Mr. Smilie said he would not detain the House on this subject; he had the other day taken an opportunity to state his sentiments on the subject, that in his opinion there was no power in the House to proceed in the business. The same sentiments he yet entertained; and when gentlemen told him that it was necessary for the public safety that this House should exercise such powers, and at the same time they could not point out a single expression in the constitution vesting the House with this power, he could not consent to vote with them: nor had a single gentleman who had spoken, attempted to show that they did possess these powers. The gentleman from Virginia had spoken of their power to disband the army; if the gentleman chose to bring forward a resolution for that purpose, Mr. S. said he would meet him. He had also told them that they had a power to refuse supplies: Mr. S. said he agreed with the gentleman in this: but when they stepped out of the road, and assumed a power not vested in them, he could not go along with the gentleman. Was it not the duty of the President alone to inquire, who possessed full power to act on the information which might be the result of an inquiry? Certainly it was. The officer interested in this discussion was undoubtedly subject to trial by a court martial, and no doubt also by a court of justice; for if he was guilty of the crimes laid to his charge, they were of a high nature, and would subject him to the cognizance of the civil law.

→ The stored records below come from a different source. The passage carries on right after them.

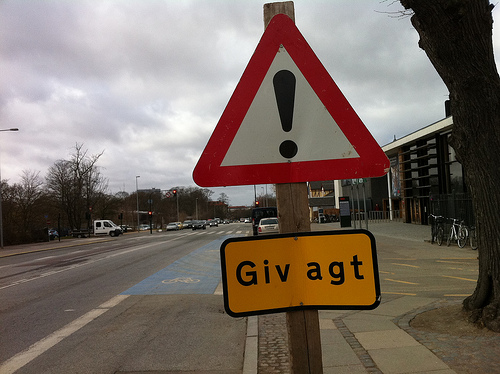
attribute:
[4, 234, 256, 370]
road — blue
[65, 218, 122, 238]
truck — white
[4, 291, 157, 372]
line — white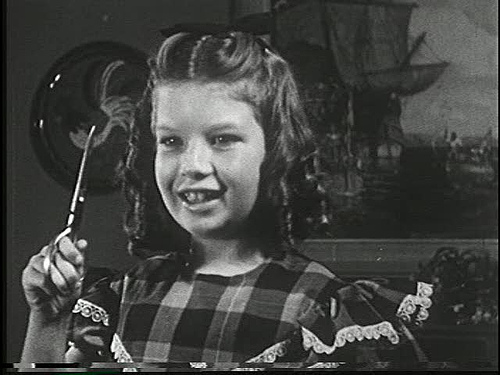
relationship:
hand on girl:
[20, 237, 86, 321] [18, 36, 431, 356]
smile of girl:
[176, 185, 227, 211] [139, 38, 313, 283]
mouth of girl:
[155, 174, 233, 224] [42, 44, 391, 341]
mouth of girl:
[171, 186, 222, 216] [24, 40, 484, 323]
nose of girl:
[178, 142, 207, 175] [18, 36, 431, 356]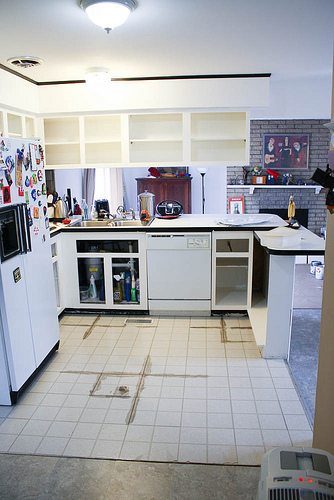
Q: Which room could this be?
A: It is a kitchen.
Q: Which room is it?
A: It is a kitchen.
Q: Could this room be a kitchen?
A: Yes, it is a kitchen.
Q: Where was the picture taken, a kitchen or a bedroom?
A: It was taken at a kitchen.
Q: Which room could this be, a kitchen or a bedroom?
A: It is a kitchen.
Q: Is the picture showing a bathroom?
A: No, the picture is showing a kitchen.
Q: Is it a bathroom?
A: No, it is a kitchen.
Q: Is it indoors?
A: Yes, it is indoors.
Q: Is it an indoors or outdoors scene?
A: It is indoors.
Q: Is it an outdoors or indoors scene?
A: It is indoors.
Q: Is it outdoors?
A: No, it is indoors.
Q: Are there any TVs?
A: No, there are no tvs.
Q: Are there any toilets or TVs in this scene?
A: No, there are no TVs or toilets.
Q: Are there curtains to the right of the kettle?
A: Yes, there is a curtain to the right of the kettle.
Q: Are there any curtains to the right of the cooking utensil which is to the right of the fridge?
A: Yes, there is a curtain to the right of the kettle.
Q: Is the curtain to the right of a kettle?
A: Yes, the curtain is to the right of a kettle.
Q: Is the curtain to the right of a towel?
A: No, the curtain is to the right of a kettle.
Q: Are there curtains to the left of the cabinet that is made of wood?
A: Yes, there is a curtain to the left of the cabinet.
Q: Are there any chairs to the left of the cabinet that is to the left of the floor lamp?
A: No, there is a curtain to the left of the cabinet.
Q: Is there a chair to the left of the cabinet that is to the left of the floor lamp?
A: No, there is a curtain to the left of the cabinet.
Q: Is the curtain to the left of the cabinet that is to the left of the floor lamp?
A: Yes, the curtain is to the left of the cabinet.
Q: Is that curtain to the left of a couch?
A: No, the curtain is to the left of the cabinet.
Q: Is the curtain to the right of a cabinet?
A: No, the curtain is to the left of a cabinet.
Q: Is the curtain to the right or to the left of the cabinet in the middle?
A: The curtain is to the left of the cabinet.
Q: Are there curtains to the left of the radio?
A: Yes, there is a curtain to the left of the radio.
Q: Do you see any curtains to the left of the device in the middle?
A: Yes, there is a curtain to the left of the radio.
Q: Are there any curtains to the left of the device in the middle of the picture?
A: Yes, there is a curtain to the left of the radio.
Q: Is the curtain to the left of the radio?
A: Yes, the curtain is to the left of the radio.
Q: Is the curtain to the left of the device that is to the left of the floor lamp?
A: Yes, the curtain is to the left of the radio.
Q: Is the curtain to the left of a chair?
A: No, the curtain is to the left of the radio.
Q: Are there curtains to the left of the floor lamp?
A: Yes, there is a curtain to the left of the floor lamp.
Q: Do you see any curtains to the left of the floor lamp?
A: Yes, there is a curtain to the left of the floor lamp.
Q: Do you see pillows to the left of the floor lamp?
A: No, there is a curtain to the left of the floor lamp.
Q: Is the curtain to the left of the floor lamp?
A: Yes, the curtain is to the left of the floor lamp.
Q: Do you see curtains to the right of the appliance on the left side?
A: Yes, there is a curtain to the right of the fridge.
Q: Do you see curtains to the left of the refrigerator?
A: No, the curtain is to the right of the refrigerator.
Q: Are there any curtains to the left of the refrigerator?
A: No, the curtain is to the right of the refrigerator.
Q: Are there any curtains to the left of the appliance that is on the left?
A: No, the curtain is to the right of the refrigerator.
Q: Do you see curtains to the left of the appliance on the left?
A: No, the curtain is to the right of the refrigerator.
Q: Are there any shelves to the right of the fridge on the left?
A: No, there is a curtain to the right of the freezer.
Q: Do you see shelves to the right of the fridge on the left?
A: No, there is a curtain to the right of the freezer.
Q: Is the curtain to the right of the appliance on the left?
A: Yes, the curtain is to the right of the refrigerator.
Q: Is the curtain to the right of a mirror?
A: No, the curtain is to the right of the refrigerator.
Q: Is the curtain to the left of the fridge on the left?
A: No, the curtain is to the right of the fridge.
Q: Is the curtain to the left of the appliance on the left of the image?
A: No, the curtain is to the right of the fridge.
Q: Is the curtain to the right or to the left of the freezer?
A: The curtain is to the right of the freezer.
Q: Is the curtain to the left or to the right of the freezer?
A: The curtain is to the right of the freezer.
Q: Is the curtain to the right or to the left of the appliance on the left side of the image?
A: The curtain is to the right of the freezer.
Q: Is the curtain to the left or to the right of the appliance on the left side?
A: The curtain is to the right of the freezer.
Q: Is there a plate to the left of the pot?
A: No, there is a curtain to the left of the pot.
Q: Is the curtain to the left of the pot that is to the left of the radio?
A: Yes, the curtain is to the left of the pot.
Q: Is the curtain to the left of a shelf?
A: No, the curtain is to the left of the pot.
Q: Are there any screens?
A: No, there are no screens.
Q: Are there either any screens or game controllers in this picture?
A: No, there are no screens or game controllers.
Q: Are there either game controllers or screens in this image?
A: No, there are no screens or game controllers.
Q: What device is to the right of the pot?
A: The device is a radio.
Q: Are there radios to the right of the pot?
A: Yes, there is a radio to the right of the pot.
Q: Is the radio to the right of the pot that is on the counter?
A: Yes, the radio is to the right of the pot.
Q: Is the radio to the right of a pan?
A: No, the radio is to the right of the pot.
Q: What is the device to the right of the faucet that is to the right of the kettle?
A: The device is a radio.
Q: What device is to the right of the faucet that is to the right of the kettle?
A: The device is a radio.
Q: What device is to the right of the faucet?
A: The device is a radio.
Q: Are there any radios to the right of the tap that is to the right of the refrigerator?
A: Yes, there is a radio to the right of the tap.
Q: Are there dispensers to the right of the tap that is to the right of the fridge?
A: No, there is a radio to the right of the faucet.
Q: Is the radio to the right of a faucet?
A: Yes, the radio is to the right of a faucet.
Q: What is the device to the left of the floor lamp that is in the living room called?
A: The device is a radio.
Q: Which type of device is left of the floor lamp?
A: The device is a radio.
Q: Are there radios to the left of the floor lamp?
A: Yes, there is a radio to the left of the floor lamp.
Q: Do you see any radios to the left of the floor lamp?
A: Yes, there is a radio to the left of the floor lamp.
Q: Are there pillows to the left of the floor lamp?
A: No, there is a radio to the left of the floor lamp.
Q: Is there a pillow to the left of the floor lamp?
A: No, there is a radio to the left of the floor lamp.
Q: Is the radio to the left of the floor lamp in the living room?
A: Yes, the radio is to the left of the floor lamp.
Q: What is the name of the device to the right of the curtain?
A: The device is a radio.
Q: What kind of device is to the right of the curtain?
A: The device is a radio.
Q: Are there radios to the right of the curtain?
A: Yes, there is a radio to the right of the curtain.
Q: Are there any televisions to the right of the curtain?
A: No, there is a radio to the right of the curtain.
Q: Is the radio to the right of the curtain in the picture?
A: Yes, the radio is to the right of the curtain.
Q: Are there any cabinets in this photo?
A: Yes, there is a cabinet.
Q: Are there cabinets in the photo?
A: Yes, there is a cabinet.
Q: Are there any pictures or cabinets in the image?
A: Yes, there is a cabinet.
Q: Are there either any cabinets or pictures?
A: Yes, there is a cabinet.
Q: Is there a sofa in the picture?
A: No, there are no sofas.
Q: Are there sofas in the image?
A: No, there are no sofas.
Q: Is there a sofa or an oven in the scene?
A: No, there are no sofas or ovens.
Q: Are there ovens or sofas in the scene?
A: No, there are no sofas or ovens.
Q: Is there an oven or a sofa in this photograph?
A: No, there are no sofas or ovens.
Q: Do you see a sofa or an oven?
A: No, there are no sofas or ovens.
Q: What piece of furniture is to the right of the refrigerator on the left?
A: The piece of furniture is a cabinet.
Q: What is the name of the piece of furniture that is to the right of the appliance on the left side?
A: The piece of furniture is a cabinet.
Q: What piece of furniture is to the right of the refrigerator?
A: The piece of furniture is a cabinet.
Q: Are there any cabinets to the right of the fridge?
A: Yes, there is a cabinet to the right of the fridge.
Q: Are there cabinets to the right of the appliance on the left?
A: Yes, there is a cabinet to the right of the fridge.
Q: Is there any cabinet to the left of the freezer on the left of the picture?
A: No, the cabinet is to the right of the freezer.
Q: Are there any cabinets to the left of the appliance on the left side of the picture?
A: No, the cabinet is to the right of the freezer.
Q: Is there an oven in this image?
A: No, there are no ovens.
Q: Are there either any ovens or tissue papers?
A: No, there are no ovens or tissue papers.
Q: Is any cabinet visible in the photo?
A: Yes, there is a cabinet.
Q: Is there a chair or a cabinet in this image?
A: Yes, there is a cabinet.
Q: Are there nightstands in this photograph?
A: No, there are no nightstands.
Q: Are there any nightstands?
A: No, there are no nightstands.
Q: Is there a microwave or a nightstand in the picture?
A: No, there are no nightstands or microwaves.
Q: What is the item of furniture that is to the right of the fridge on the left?
A: The piece of furniture is a cabinet.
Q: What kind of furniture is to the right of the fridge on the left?
A: The piece of furniture is a cabinet.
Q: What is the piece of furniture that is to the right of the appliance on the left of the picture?
A: The piece of furniture is a cabinet.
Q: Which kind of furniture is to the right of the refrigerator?
A: The piece of furniture is a cabinet.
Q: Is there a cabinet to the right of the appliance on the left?
A: Yes, there is a cabinet to the right of the freezer.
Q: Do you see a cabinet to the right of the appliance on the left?
A: Yes, there is a cabinet to the right of the freezer.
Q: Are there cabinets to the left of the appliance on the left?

But he would ask gentlemen, if they succeeded in passing the resolution upon the table, what was next to be done? Did the House believe that they could remove or punish a military officer for misconduct? If they could not do this, and he presumed no gentleman would contend for this, Mr. S. could see no reason for an inquiry. Were they to become mere juries for a court of justice—mere collectors of evidence—for it was admitted that they could not act upon it after it was collected? He believed the courts of justice were possessed of sufficient authority without this House volunteering their assistance.

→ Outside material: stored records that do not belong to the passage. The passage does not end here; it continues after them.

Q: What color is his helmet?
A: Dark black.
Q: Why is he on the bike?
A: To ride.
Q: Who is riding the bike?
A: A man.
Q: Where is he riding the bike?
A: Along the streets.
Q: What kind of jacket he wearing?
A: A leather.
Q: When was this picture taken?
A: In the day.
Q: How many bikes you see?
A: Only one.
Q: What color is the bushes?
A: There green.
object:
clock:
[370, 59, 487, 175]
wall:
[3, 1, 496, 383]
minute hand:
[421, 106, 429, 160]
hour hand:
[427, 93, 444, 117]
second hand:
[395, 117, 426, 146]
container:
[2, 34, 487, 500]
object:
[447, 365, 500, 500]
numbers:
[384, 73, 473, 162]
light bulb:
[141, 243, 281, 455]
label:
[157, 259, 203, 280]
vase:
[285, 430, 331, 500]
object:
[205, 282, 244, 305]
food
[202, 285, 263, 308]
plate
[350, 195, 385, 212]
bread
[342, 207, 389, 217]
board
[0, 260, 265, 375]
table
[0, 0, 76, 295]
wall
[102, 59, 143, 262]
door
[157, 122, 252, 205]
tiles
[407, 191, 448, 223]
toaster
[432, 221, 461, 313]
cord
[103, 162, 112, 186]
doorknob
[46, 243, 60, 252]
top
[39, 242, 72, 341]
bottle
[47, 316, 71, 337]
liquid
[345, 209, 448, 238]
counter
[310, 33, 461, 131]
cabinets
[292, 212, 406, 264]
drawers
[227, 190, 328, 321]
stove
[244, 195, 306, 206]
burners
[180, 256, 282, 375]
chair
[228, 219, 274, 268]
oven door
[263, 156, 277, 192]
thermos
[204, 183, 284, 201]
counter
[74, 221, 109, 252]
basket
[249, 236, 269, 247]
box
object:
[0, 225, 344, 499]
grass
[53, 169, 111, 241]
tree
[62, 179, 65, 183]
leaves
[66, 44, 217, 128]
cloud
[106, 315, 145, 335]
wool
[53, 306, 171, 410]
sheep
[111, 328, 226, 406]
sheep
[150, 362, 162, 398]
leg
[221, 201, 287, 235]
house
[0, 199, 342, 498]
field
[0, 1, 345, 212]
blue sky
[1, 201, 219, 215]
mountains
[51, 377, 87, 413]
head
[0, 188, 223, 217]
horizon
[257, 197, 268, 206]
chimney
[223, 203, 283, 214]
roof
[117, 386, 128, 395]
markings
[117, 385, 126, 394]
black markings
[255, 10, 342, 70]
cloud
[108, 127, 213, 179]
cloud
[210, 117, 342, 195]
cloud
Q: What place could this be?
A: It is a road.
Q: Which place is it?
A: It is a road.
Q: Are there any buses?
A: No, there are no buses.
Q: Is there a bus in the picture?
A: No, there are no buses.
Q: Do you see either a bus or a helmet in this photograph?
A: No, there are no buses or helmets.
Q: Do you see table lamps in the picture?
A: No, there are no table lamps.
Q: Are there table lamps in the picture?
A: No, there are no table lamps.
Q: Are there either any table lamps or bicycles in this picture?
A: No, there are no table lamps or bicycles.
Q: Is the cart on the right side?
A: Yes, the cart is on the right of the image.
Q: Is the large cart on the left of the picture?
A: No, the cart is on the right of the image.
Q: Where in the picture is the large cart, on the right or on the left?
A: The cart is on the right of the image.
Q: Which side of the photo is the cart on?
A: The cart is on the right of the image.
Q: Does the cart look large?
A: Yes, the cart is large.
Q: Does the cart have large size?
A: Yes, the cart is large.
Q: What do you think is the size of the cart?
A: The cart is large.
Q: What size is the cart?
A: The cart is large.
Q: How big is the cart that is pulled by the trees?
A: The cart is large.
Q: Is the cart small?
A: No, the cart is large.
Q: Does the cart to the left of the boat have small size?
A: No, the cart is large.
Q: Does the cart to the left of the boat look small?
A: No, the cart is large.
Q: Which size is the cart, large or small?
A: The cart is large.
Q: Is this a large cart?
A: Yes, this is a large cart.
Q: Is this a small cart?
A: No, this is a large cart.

Mr. S. remarked what would be the effect of this motion, which was substantially the same as that proposed by the gentleman from New York, and rejected by a large majority. It would answer the purpose of holding up this man to suspicion for years to come, for aught he knew, without producing any other effect. He was willing to inquire; he had seen from the beginning of the business that an inquiry must take place. There had been a number of papers laid upon the table relative to this; he was willing to transmit them to the proper department, there to be made use of, and he hoped the House would go no further. For in regard to the proceedings which had taken place, they had exercised a right which did not appertain to them in proceeding in the business at all; they had no right to beset the character of the man; and he rested his objections on this point, that no man could show him an authority for it. He was very sorry, because he thought it would produce effects of a serious nature, to hear a gentleman this day denounce the army as corrupted throughout. He must tell that gentleman that he could not credit the assertion. They had tried (without meaning to express any opinion as to the officer now involved) their officers and found them trusty. And to hold them up as unworthy of trust at this time, in a crisis like the present, was impolitic and unjust. If gentlemen knew of any particular officers who were corrupt, why could and did they not lodge information against them, not by clamor here, but by proof before the proper authority?